Her grandmother tells her not to wear them as they are not suited for a little child. Valerie looks at her and tells grandma that she’s no longer a little girl, but a woman as she got her first period yesterday. From here on the Grandmother becomes obsessed with regaining her youth, desperately trying to seduce the priest that visits them, so that she can feel desired once again. Unlike the last visit he made only a year ago, he rejects her as he has his eyes set on young Valerie and Grandma ends up making a deal with the Vampire, who seems to have at one time been the previous owner of the house that Valerie and her Grandmother live in. She gives him back the house and he promises to restore her youth. This is done very symbolically when Valerie’s best friend Hedwig is married to an older bloke in the village, before he has a chance to consummate the marriage, the now vampiric embodiment of Constable and Grandma, sneak up and bite the young virgin in the neck, draining her of her life-force. Grandma now becomes a revitalized young woman and moves back into the house with Valerie claiming to be her long lost aunt. This theme of feasting on the young and innocence returns later on when Valerie goes to bed with Hedwig for a lesbian snog, bringing Hedwig back to her youthful self through the process. You could also be as bold to state that it's early feminism as Valerie rejects all the male characters making advances on her and instead submits to the gentle caress of her girl friend.


The Vampire grows old and weak, and in her youthful naivety Valerie pities him, but he has concocted a sinister plan together with the now reincarnated Grandmother to take not only Valerie’s but also Eagle's life so that old couple can live on in new forms. Valerie starts to learn the terrible truth of her origin, her mother married to the Bishop didn’t die at all, but was forced away from the house and village by the Vampire, and on top of that, her love and platonic boyfriend Eagle is Valerie’s brother! This is also why Valerie keeps seeing visions of her father all the time! She needs to be reunited with her family to find peace in her new phase in life.

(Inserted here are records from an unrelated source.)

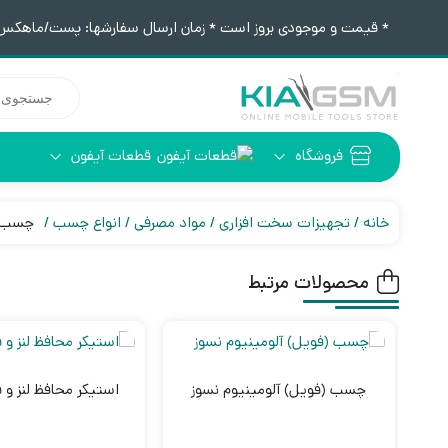
* قیمت و موجودی بروز است * زمان ارسال سفارشها: پست/ماهکس ١٢:٣٠ / تیپاکس ۴:٠٠
جستجوی
محصولات
فروشگاه
قطعات آیفون
آیفون 6
ابزار لحیم کاری
خانه
تجهیزات سخت افزاری
مواد مصرفی
انواع چسب
چسب uv مشکی Ma Ant مدل VH910
محصولات مرتبط
چسب (فویل) آلومینیوم نسوز
استیکر محافظ لنز و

It comes as no shock to that the movie is riddled with nods at coming of age tales and filled to the brim with symbolism as the entire movie is all about the conflict between youth and aging, new and old, life and death…


The original score by Luboš Fišer and Jan Klusák, was released on CD just a few years ago and has inspired much of the work by British Electro band The Broadcast. The album Ha Ha Sound from 2003 is the most obvious with a track being called Valerie. The movie is also said to have inspired Angela Carter who wrote the screenplay for Neil Jordan’s 1984 movie A Company of Wolves which utilizes the same themes, womanhood and coming of age.

Valerie and Her Week of Wonder is a perfect example of how European filmmakers totally master their crafts elegantly blending horror and eroticism to a perfect cocktail of Stylish cinema. Jires never goes too far, but stays just on the line between art house and exploitation which makes Valerie and Her Week of Wonder a definitive jewel of the genre that definitely deserves a spot in every cineasts DVD collection.


Image:
Full screen 4:3. Unfortunately the Redemption print isn’t the best quality, but to their credit they did make sure that the movie got distribution, even in the days of video it was one of their catalogue titles. Second Run DVD have on the other hand re-issued the movie where the transfer has undergone print restoration, new subtitling and an improved audio track has been added. So the Second Run DVD with it's extras (An Essay by Peter Hames, introduction/interview with film historian Micheal Brooke and an interview with lead actress Jaroslava Schallerová) and improved image and audio is the one you should go with.

Audio:
Dolby Stereo 2.0 Czech language, English subtitles burned into the print,

Extras:
There are not many extras that have anything to do with the film, but there is a trailer gallery (Renato Polselli’s Black Magic Rites and Jean Rollin’s The Shiver of the Vampire), a Still gallery (which painfully obviously are all frame grabs), and a music video for Italian Goth/Metal band Cadaveria produced and released on “Triple Silence” the record label owned by the Redemption team. Finally there’s the pathetic Video Art gallery which only has two images of the Facets US DVD sleeve, and the UK Redemption sleeve.